Bazen birçok şeye sahip olduğunu düşündüğümüz insanların aslında o kadar da mutlu olmadıklarını gördüğümüzde sinirleniyor daha ne istiyor ki bu hayattan diyerek öfkeleniyoruz. Bazen de bu kadar olumsuzluklara rağmen hala nasıl böyle mutlu olmayı başarabiliyor dediğiniz insanlar olabiliyor.
Mutluluk bir tercih meselesidir. Aslında içinde bulunduğumuz durumları nasıl algıladığımız; yaşadıklarımızdan iç dünyamıza neyi, nasıl aktarmayı tercih ettiğimizdir. Güneşli bir havada deniz kenarında yürüyüş yaparken ağlayan biriyle aynı yolda yürüyüp mutluluk yaşayan bir insan arasındaki fark nedir? Sadece yaşadığımız olaylar mı bizi bu duygu durumlarının içine sokup çıkarıyor? Bireyler var olan beklentileri, amaçları, istekleri yerine gelmedikçe ya da gelmeyeceğini düşündükçe ümitsiz ve mutsuz olurlar. Düşünce şeklimiz bizlerin neler hissedeceğine ve nasıl davranmamız gerektiğine karar verir. Eğer ki yaşadığımız, sahip olduğumuz şeylere karşı düşünce şeklimiz negatifse duygularımız ve vereceğimiz tepkiler de bu yönde olacaktır. Güneş, bir insana ayrıldığı sevgilisini hatırlatıp yalnızlık düşüncesine kapılmasına ve mutsuz olmasına sebep olurken, başka bir insan için en son gittiği tatil köyünde yediği bir dondurmanın hazzını hatırlatıp o tatilde ne kadar keyif aldığını düşünmesine ve mutlu olmasına sebep olabilir.

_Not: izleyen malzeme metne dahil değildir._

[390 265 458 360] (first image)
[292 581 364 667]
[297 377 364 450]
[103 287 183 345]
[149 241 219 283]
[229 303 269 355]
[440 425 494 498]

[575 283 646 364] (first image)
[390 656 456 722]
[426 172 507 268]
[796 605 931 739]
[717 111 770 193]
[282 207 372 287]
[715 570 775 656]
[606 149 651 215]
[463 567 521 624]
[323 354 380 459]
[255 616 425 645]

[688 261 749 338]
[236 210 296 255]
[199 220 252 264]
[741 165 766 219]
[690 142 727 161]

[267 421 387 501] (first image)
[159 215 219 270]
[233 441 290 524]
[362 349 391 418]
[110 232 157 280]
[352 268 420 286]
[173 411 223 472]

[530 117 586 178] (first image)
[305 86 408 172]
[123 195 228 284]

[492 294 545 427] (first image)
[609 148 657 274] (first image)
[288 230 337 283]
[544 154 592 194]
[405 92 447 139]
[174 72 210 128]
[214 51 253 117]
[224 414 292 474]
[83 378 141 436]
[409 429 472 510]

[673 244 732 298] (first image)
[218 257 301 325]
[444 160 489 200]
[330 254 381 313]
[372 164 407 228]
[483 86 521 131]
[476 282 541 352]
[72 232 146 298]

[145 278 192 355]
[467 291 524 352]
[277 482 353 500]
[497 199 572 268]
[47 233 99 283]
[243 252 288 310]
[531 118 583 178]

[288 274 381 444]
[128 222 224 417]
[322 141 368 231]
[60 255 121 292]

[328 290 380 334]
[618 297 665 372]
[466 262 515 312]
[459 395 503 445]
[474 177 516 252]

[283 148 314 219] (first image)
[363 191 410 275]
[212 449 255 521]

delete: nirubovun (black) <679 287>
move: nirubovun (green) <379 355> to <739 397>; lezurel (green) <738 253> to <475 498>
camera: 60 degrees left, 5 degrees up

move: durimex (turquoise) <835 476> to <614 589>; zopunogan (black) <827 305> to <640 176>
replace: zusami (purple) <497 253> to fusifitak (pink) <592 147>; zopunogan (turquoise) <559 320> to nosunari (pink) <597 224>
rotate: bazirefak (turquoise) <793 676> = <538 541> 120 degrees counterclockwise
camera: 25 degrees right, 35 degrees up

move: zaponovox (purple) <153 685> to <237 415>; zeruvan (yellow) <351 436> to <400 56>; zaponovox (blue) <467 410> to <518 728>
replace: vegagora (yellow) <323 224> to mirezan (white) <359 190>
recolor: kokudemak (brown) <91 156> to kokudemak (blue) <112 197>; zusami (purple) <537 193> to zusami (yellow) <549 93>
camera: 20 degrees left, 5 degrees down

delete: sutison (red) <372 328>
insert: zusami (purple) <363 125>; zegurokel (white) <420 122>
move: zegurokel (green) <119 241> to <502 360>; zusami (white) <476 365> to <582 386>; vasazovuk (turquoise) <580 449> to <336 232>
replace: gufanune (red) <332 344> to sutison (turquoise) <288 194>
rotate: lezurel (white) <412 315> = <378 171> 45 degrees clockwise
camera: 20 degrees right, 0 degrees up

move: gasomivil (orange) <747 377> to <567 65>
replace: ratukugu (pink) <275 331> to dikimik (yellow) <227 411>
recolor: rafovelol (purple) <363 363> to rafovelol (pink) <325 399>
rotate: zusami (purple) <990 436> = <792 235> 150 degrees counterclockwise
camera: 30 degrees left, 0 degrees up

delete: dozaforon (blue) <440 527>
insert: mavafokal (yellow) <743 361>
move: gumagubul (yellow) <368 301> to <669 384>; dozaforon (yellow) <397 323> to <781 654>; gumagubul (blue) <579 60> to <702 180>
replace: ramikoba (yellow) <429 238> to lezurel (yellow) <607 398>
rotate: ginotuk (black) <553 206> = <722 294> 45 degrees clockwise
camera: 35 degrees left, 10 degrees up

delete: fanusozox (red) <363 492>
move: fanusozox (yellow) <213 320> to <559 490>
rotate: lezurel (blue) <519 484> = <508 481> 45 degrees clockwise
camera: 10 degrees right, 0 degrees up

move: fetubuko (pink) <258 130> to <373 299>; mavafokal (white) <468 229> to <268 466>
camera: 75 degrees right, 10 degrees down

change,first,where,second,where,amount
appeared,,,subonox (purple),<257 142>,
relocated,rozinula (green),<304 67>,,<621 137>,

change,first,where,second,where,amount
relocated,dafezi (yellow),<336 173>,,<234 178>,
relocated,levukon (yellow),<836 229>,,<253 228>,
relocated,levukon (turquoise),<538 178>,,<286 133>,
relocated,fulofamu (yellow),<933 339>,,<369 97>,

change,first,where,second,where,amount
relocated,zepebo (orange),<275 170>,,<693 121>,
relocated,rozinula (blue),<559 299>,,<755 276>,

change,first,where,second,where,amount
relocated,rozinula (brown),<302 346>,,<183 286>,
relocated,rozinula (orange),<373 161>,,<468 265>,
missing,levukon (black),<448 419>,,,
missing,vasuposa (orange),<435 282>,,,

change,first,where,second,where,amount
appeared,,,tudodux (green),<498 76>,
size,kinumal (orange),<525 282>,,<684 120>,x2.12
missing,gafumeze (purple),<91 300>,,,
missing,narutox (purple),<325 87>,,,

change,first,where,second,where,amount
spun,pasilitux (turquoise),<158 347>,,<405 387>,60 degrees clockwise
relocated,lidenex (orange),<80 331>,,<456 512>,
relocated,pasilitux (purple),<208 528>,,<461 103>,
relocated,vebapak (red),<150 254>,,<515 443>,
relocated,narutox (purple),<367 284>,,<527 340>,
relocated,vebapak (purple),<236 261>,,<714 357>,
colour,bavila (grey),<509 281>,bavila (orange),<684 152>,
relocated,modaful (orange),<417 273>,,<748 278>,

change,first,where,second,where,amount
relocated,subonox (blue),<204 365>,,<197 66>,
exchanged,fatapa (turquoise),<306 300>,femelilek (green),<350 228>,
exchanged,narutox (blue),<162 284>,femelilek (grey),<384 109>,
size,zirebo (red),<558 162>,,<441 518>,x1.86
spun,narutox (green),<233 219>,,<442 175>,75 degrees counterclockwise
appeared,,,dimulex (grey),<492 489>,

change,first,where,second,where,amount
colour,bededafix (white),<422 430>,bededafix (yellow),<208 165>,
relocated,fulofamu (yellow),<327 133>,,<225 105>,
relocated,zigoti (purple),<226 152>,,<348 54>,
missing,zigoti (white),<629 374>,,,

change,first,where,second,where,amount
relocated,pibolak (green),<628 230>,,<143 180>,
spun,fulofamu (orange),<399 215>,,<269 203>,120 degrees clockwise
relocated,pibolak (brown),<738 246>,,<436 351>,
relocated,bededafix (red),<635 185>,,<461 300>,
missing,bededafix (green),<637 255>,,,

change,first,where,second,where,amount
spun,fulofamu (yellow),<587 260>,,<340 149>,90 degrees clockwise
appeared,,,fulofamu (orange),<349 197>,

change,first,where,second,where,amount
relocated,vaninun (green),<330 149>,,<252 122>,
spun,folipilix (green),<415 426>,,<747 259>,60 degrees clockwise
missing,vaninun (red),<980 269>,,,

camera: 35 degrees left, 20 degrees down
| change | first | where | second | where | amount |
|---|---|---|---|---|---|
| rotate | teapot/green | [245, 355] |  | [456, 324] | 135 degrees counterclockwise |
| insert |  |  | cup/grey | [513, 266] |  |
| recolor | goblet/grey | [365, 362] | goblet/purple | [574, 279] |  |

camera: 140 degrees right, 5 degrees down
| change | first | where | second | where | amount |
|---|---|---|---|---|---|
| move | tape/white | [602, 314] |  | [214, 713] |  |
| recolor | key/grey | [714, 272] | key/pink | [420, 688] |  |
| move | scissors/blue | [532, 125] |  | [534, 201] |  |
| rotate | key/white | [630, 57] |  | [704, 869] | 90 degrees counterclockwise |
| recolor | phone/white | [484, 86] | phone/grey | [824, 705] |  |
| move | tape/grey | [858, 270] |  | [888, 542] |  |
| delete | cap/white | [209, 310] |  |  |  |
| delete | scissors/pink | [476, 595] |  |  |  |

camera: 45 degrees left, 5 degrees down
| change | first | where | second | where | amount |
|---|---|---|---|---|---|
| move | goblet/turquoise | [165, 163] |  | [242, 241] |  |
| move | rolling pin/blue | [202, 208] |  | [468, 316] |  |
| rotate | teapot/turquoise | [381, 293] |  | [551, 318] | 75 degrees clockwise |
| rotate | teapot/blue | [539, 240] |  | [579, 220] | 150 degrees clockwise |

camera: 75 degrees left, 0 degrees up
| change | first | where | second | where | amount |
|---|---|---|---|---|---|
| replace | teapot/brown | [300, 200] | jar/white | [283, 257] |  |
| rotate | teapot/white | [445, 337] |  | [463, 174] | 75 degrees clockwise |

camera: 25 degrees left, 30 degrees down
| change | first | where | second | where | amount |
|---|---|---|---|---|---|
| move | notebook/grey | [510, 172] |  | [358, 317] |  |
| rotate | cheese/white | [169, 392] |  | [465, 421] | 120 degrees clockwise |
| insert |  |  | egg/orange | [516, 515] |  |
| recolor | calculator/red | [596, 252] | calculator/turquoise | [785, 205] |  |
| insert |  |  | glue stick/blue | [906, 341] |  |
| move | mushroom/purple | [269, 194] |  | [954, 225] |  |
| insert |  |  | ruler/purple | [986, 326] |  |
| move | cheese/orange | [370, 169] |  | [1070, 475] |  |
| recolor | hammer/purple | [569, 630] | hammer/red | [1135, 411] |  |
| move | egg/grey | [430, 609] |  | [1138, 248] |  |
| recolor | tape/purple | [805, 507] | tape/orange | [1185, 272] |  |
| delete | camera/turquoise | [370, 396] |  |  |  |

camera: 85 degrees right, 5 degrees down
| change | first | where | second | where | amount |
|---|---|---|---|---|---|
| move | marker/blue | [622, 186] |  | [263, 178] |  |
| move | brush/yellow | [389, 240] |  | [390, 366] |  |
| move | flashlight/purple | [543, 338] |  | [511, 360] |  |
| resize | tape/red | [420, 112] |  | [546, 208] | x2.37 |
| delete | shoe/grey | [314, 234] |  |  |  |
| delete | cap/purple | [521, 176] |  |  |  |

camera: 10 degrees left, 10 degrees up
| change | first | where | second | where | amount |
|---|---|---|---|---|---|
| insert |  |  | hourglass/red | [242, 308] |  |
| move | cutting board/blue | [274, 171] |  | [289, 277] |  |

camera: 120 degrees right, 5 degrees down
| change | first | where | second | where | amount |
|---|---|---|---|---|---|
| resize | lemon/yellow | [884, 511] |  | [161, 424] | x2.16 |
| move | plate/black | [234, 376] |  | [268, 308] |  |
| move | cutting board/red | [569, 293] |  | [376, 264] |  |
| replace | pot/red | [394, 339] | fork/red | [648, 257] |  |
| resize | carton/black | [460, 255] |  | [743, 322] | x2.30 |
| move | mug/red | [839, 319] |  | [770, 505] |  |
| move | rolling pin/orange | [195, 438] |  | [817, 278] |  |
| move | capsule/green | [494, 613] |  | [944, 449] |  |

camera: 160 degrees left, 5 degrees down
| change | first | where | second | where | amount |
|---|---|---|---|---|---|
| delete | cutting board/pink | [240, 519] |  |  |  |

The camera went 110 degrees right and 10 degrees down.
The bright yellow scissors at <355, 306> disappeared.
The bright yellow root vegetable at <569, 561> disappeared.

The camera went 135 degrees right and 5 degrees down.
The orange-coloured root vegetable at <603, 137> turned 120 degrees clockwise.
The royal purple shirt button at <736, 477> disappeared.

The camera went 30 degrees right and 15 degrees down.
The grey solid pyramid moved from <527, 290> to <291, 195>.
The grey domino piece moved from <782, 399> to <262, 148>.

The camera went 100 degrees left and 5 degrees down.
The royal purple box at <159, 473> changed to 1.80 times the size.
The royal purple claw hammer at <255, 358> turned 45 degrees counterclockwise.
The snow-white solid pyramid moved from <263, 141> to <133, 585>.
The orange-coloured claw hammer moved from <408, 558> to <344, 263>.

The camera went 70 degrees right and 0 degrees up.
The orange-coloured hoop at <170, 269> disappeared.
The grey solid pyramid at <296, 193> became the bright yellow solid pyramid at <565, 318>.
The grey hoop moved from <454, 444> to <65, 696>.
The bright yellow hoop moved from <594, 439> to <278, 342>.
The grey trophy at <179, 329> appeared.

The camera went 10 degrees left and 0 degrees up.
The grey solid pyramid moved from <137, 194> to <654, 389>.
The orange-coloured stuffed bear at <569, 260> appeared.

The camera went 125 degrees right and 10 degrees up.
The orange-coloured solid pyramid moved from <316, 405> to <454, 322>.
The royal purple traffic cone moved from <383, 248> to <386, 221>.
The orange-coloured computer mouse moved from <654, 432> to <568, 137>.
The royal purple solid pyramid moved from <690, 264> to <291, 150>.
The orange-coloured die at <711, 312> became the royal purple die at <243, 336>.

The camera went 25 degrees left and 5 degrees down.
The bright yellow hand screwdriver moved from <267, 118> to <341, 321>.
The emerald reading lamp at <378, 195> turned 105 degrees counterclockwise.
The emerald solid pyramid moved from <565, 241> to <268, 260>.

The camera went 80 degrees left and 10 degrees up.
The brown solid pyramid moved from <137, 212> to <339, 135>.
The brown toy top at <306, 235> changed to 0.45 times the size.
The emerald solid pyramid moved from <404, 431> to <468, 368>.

Araştırmalar beynimize iyimserliği ve mutlu olmayı öğretebileceğimizi ileri sürüyor. Rick Hanson bu konuyu şöyle özetliyor; “Zihinden geçen düşünceler beynin sinirsel strüktürünü yeniden yapılandırıyor. Kızdığınız ya da pişman olduğunuz şeylere odaklanırsanız, bu olumsuz düşünce ve duyguların sinirsel alt tabakalarını oluşturursunuz. Bu nedenle gerçek tehditler ve yanlış alarmlar arasında ayrım yapabilmek önemlidir. Diğer yandan dikkatinizi olumlu ve minnettar olduğunuz şeylere yoğunlaştırırsanız, çok farklı sinirsel subtratlar oluşturursunuz.” Özetle düşüncelerin duyguları ve davranışları etkilediği net şekilde ortaya çıkıyor.
Her duygunun bir raf ömrü olduğunu unutmamak gerekir. Duygular gelir, yaşanır ve gider. Duyguların değişebileceğini de unutmamak gerekir. Bu nedenle sürekli bir mutluluk halinden söz edilemez. Kalıcı bir mutluluk olmadığı gibi kalıcı bir üzüntü de yoktur. Mutluluk bir hedef değil ruh halidir. Mutsuzluk da mutluluk gibi normal bir duygudur ve yaşanması gerektiğinde yaşamalıyızdır. Burada önemli olan nokta bir türlü hayatınızdan gidemeyen kötü duyguların varlığıdır.
Bize gerçekten mutluluk getirecek şeyin ne olduğunu düşünmek, bunun için vakit ayırmak, zihnimiz geçmişte ya da gelecekte olmadan, zamanı kovalamadan anda ve akışta olmak, hayata pozitif bakabilmektir mutluluk.